The transition from internally managed activities to externally managed activity is never easy. Don’t fall into the trap of going live without a plan to manage the transitional risks. Every organizational redesign carries risks such as interruptions to business continuity, employee defections, a lack of stakeholder engagement, and poor implementation. Your teams can mitigate the damage by identifying key risks early and monitoring them after the redesign goes live. Initially, regular daily monitoring is essential to diagnose what has gone wrong, what contributed to the root cause of the problem, and how to solve the problem. Make sure that surprises are rare. Integrate your plans so that expectations and responsibilities are clearly and formally acknowledged by both partners. Make sure that your plan includes design elements that can change in response to evolving markets and new strategic directions.

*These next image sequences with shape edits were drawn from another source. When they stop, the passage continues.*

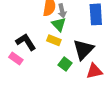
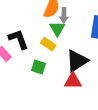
green square: (65, 64) -> (39, 67), moved, turned -32
red triangle: (94, 71) -> (73, 81), moved

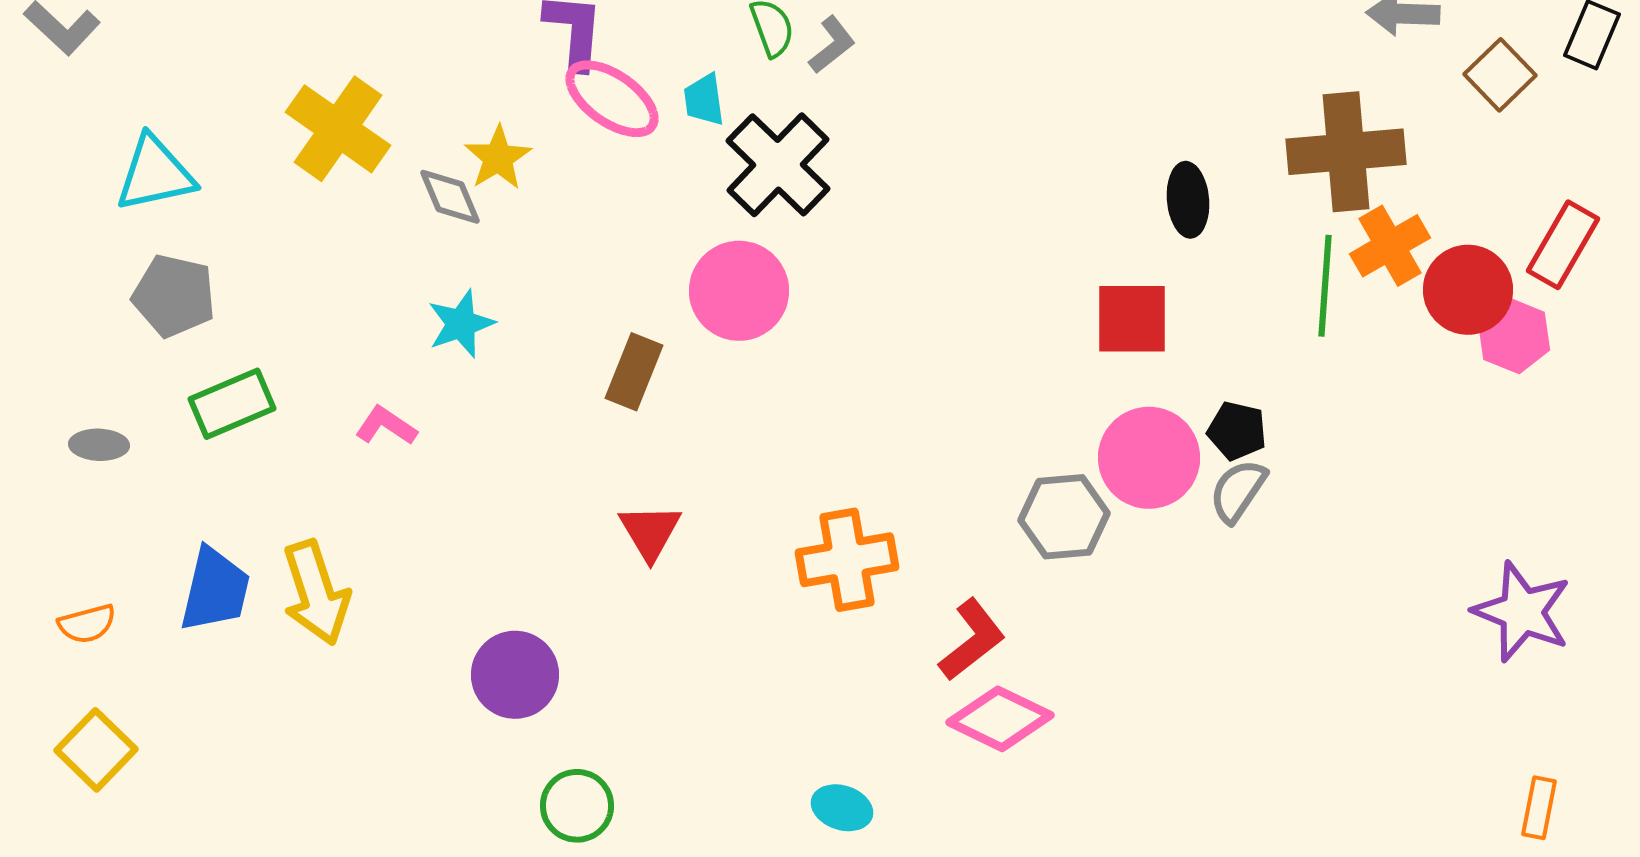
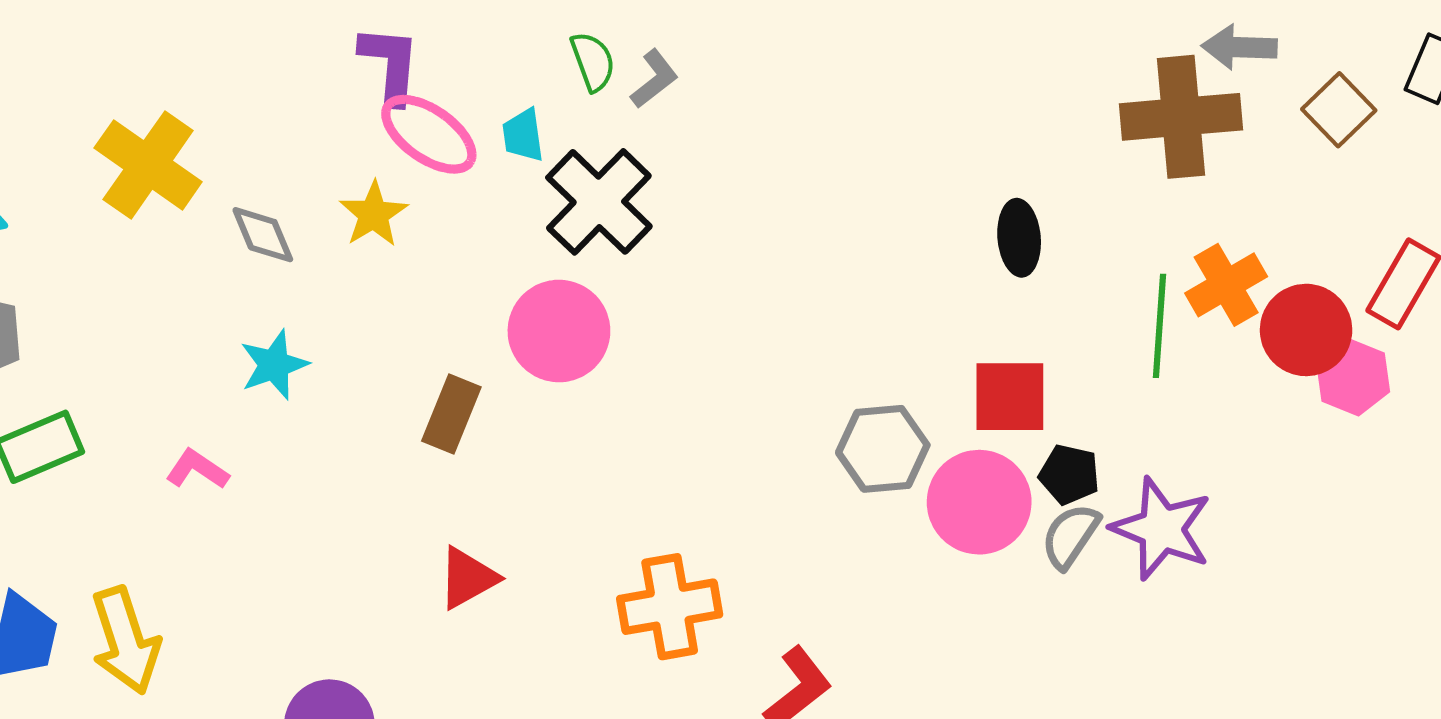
brown cross: (1346, 152) -> (1181, 117), moved
yellow star: (498, 158) -> (373, 214), moved
red square: (1132, 319) -> (1010, 397), moved
gray hexagon: (1064, 517) -> (883, 449), moved
red triangle: (650, 532) -> (468, 578), turned 32
purple star: (1522, 612) -> (1162, 529), moved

Extending your team to include an outsourced partner is harder than it sounds. During each phase of an outsourcing agreement, from diligence to maturity of the transitioned services, both partners must use principles and mechanisms of engagement that promote shared success rather than adversarial negotiations. Collaborative behavior is the guiding principle of engagement. The most important mechanism is a Master Service Agreement that is clear on the “aspirational” components of the relationship. The best way to avoid damage to the Company’s reputation or the loss of customers due to poor customer service, processing delays, errors, or fraud is to set two-way service levels. Behaving collaboratively means communicating frequently, and working together to meet these service level objectives. Jointly developed metrics allow both parties to focus on problem solving without laying blame. Frequent communication enables partners to avoid surprises and repetition of problems.